А сегодня в очередной вспомнил изречение, которое приписывают Петру Великому о том, что «Интендантов больше одного года на должности не держать, ибо — если они за год не проворуются, то потом научатся!»
Не уверен, что Петр Алексеевич эту фразу когда-то произнес, но я бы пошел дальше. Интенданта, который прослужил в своей должности года три, можно смело расстреливать. А ещё лучше вешать. На оглоблях. Может мне для начала приказать повесить начальника интендантского управления Военного министерства генерал-лейтенанта Бровинского? И дешево — не нужно тратить дорогие патроны, и сердито — все увидят и подумают, а стоит ли воровать впредь?
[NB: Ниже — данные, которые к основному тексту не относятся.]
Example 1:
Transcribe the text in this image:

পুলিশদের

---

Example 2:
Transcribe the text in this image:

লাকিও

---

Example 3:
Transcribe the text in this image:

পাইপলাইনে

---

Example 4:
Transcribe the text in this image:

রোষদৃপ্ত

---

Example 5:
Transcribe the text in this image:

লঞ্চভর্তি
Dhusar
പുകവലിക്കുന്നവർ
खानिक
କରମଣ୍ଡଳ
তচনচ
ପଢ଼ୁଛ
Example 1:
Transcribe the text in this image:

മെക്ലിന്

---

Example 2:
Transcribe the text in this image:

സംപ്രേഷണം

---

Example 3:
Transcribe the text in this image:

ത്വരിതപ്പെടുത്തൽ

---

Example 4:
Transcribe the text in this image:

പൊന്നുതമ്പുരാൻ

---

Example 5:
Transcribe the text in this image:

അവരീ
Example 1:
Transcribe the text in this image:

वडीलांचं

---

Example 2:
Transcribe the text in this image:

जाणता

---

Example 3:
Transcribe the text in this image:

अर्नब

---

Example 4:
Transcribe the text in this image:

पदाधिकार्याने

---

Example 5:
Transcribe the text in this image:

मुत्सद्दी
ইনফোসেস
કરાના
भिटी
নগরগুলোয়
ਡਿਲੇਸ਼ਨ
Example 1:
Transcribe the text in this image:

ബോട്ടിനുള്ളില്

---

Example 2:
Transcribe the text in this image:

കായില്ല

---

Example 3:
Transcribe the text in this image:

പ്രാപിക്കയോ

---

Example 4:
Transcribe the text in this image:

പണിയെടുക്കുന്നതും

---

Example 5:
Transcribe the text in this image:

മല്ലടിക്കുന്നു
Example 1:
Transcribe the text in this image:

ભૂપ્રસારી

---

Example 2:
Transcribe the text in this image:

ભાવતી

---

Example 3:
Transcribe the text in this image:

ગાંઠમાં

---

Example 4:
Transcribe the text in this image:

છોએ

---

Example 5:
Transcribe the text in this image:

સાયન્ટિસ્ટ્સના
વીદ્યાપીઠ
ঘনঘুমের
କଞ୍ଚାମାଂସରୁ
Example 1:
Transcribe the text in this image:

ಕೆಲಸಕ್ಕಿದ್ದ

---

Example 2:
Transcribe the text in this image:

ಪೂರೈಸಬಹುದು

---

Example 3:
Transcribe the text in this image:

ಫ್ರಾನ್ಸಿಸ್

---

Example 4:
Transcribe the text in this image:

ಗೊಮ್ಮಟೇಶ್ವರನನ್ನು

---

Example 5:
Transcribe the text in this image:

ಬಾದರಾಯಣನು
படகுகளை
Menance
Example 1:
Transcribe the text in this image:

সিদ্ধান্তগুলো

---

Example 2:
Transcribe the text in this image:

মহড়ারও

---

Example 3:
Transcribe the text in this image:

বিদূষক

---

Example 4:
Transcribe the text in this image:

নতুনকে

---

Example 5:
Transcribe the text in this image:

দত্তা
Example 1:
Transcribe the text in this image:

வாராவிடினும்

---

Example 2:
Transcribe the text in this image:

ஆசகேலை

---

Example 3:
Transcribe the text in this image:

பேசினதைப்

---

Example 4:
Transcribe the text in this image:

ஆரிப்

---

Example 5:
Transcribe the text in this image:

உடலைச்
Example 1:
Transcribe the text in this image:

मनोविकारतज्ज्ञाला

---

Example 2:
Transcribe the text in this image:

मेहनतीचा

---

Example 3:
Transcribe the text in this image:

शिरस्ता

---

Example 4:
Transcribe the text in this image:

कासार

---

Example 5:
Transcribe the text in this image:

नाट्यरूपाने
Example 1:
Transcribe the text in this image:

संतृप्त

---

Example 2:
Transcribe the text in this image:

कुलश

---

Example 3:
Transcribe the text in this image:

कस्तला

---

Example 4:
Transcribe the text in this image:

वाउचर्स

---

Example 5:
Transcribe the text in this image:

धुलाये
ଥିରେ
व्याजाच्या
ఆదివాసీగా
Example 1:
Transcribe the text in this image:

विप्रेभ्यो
Вообще, не стоит всех мазать одной краской. Это как в армии — старшина роты не обязательно вор и, далеко не всегда хохол. А если и хохол, то вполне может быть честным и порядочным хранителем ротного хозяйства. Но что поделать, если сложился такой стереотип? А все, кто служил срочную службу в советские годы, почему-то говорят, что старшина роты был непременно украинец. Вон, даже мой отец вспоминает о старшем прапорщике Казачке, что ежемесячно собирал по рублю с каждого солдата на подшивку и гуталин, но ни подшивки, ни гуталина никто не видел, а на вопрос — товарищ старший прапорщик, а где «дровишки», отвечал, что все уже выдал.